**What you have to do**
Everything in the records must be copied exactly, apart from the pictures.

**Records supplied**
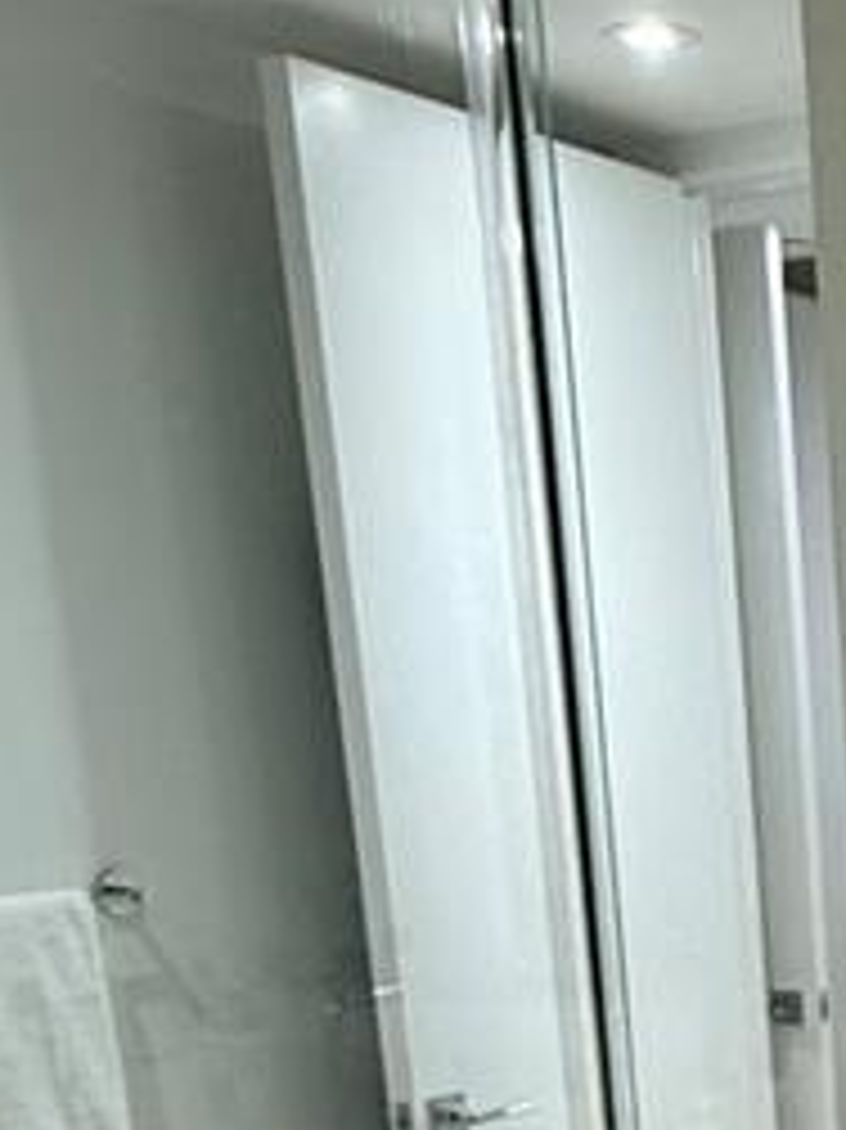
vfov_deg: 26.4
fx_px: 2185
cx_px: 1143
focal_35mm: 67
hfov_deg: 19.9
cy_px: 1283
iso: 160
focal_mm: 2.22
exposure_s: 1/120
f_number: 2.2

**Output for this exercise**
vfov_deg: 26.4
fx_px: 2185
cx_px: 1143
focal_35mm: 67
hfov_deg: 19.9
cy_px: 1283
iso: 160
focal_mm: 2.22
exposure_s: 1/120
f_number: 2.2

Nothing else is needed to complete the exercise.